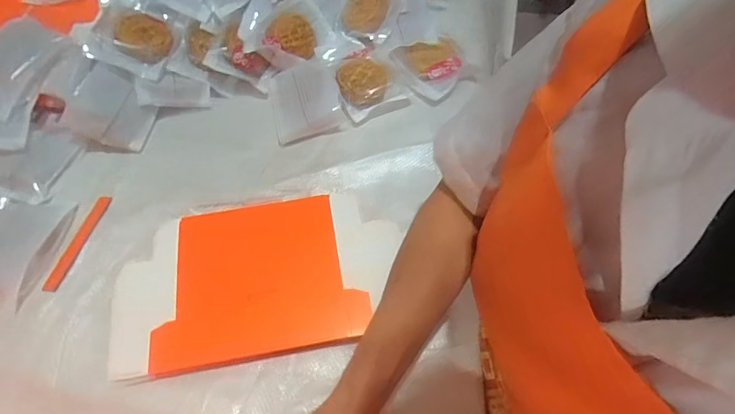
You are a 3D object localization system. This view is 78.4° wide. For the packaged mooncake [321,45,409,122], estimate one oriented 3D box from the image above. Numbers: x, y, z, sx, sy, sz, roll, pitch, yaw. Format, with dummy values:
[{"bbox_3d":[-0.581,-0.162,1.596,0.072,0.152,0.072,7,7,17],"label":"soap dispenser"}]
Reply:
---------------
## [Exercise directions]
Retype the data word for word, please, and keep the images out.

## [Exercise result]
You are a 3D object localization system. This view is 78.4° wide. For the packaged mooncake [321,45,409,122], estimate one oriented 3D box from the image above. Numbers: x, y, z, sx, sy, sz, roll, pitch, yaw. Format, with dummy values:
[{"bbox_3d":[-0.581,-0.162,1.596,0.072,0.152,0.072,7,7,17],"label":"soap dispenser"}]
Reply:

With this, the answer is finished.